These close-ups are one of the major events of the telecasts. Romanian soprano Angela Gheorghiu, in Puccini's La rondine, was certainly ready for hers. She's beautiful and a good actress — you wanted to see her face. But young soprano Angela Meade, in Verdi's Ernani, either over-acted or else conveyed no emotion at all. Close-ups didn't help. In the pre-television days, audiences were content to hear great singing pouring out of bodies that weren't particularly glamorous. Would Voigt have chosen gastric bypass surgery if she weren't going to be televised? But the slimmed-down soprano seems to have lost more in vocal richness than she gained in pulchritude.

In the title role of Massenet's Manon, the Met's reigning diva, Anna Netrebko, looked better, more touching, as the pudgy adolescent in the first act and the dying deportee in the last than as the gussied-up femme fatale in between. But the close-ups that hurt her most were the audio ones. The electronic miking exaggerated her questionable pitch and muzzy diction. She also has not been expertly directed. In Donizetti's Anna Bolena, when Anne Boleyn learns that she's going to be executed, Netrebko threw herself across her bed face down and pounded her fists on the mattress, like a pouty teenager.

The most controversial new production at the Met has been its now completed Wagner Ring cycle, which New Yorker music critic Alex Ross considers catastrophic. On the basis of the HD telecasts, I'm inclined to agree. The center of interest in Robert Lepage's production is its own set, a $16 million, 45-ton mechanical monster that features singers dangling from Peter Pan harnesses, projections on the performers as well as the scenery, and the sound of its own elaborate gears grinding. (What a metaphor!) Apparently the machinery now functions mainly during louder parts of the music. One of the silliest stage images I've ever seen comes at the grand climax of the last opera in the cycle, Götterdämmerung, when Voigt, as Brünnhilde — in order to join Siegfried on his funeral pyre, whose flames will reach Valhalla and bring down the gods — is carefully helped onto a nodding puppet-horse and trots off.

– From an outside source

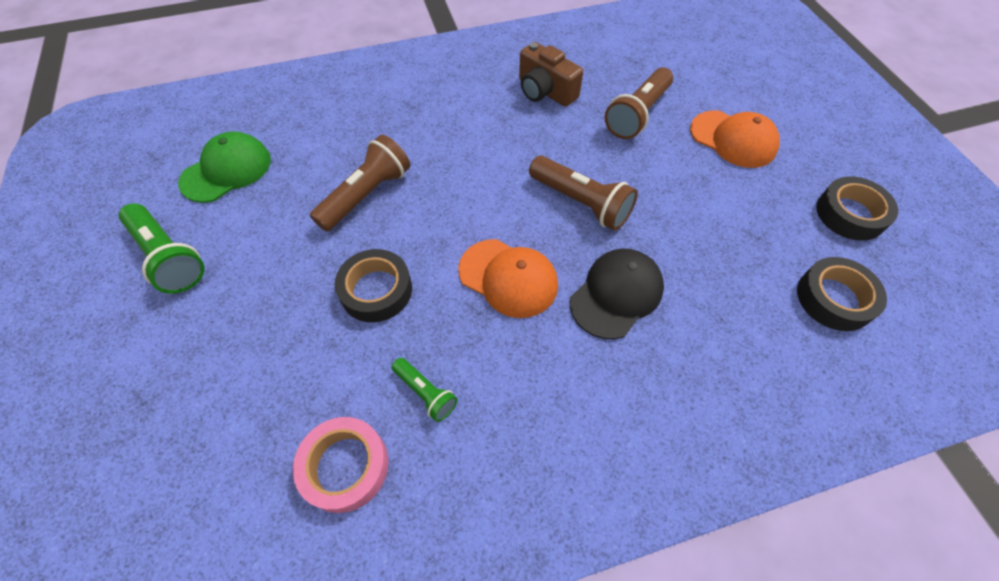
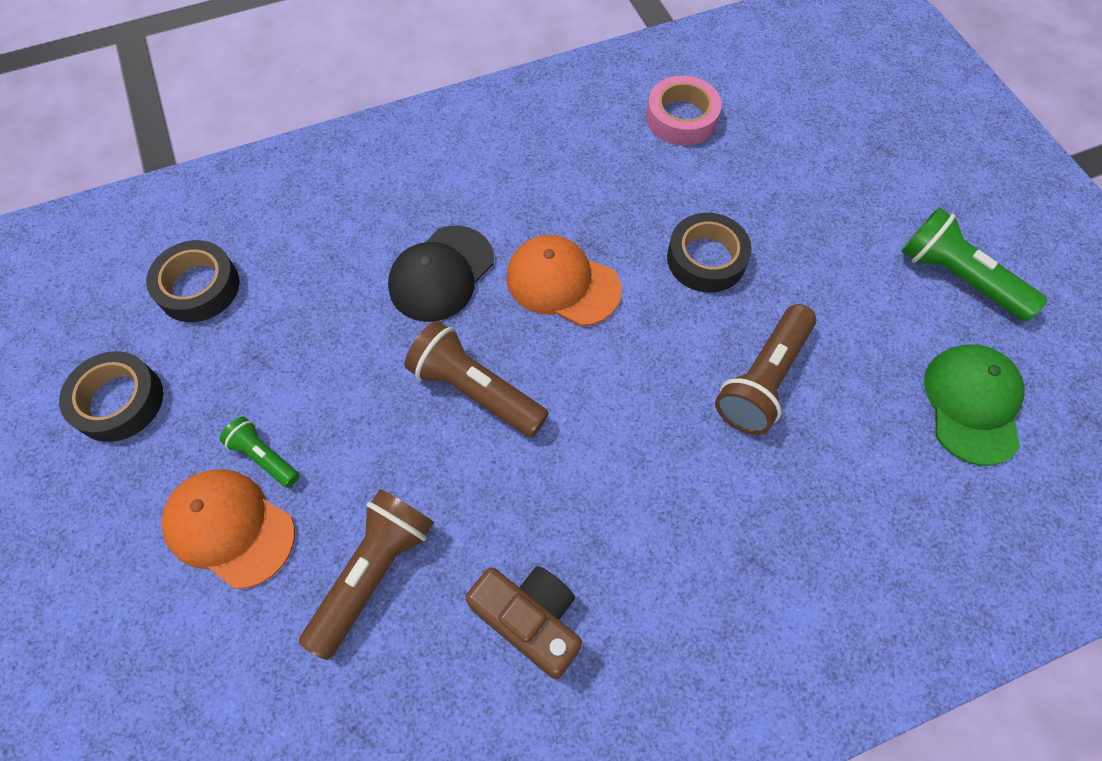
camera: 175 degrees right, 5 degrees up
green cap [178,131,271,203] -> green cap turned 150 degrees clockwise [924,344,1025,466]
green flashlight [392,358,457,422] -> green flashlight moved to [220,417,299,488]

James Levine magnificently conducted the first of the four operas, Das Rheingold, and bass-baritone Bryn Terfel was an imposing ruler of the gods. But Levine's increasingly debilitating back problems forced him out of the production — indeed, out of conducting — and his replacement, Fabio Luisi, the Met's principal conductor, who led a vital Don Giovanni, is not yet a convincing Wagnerian. Like Lepage's self-reflexive stage direction, Luisi's conducting — though clear — lacked point, lacked urgency, lacked weight (unlike Lepage's ponderous set). Wagner operas require some combination of magnificent voices and great acting, but very few in the cast lived up to the demands. The most thoroughly realized performance was by bass-baritone Eric Owens as the evil dwarf, Alberich. Neither Voigt, nor the endearing newcomer tenor from Texas, Jay Hunter Morris — a last-minute replacement who created a sympathetic character — had the vocal chops for truly great Wagnerian singing.

At a public dialogue at MIT last weekend, Lepage told Met general manager Peter Gelb, who's largely responsible for these HD telecasts, that Wagner's libretto "reads like a film script." This cinematic quality was what he was aiming for with his moving planks and video projections. But a good movie also makes you care about the characters and emotions.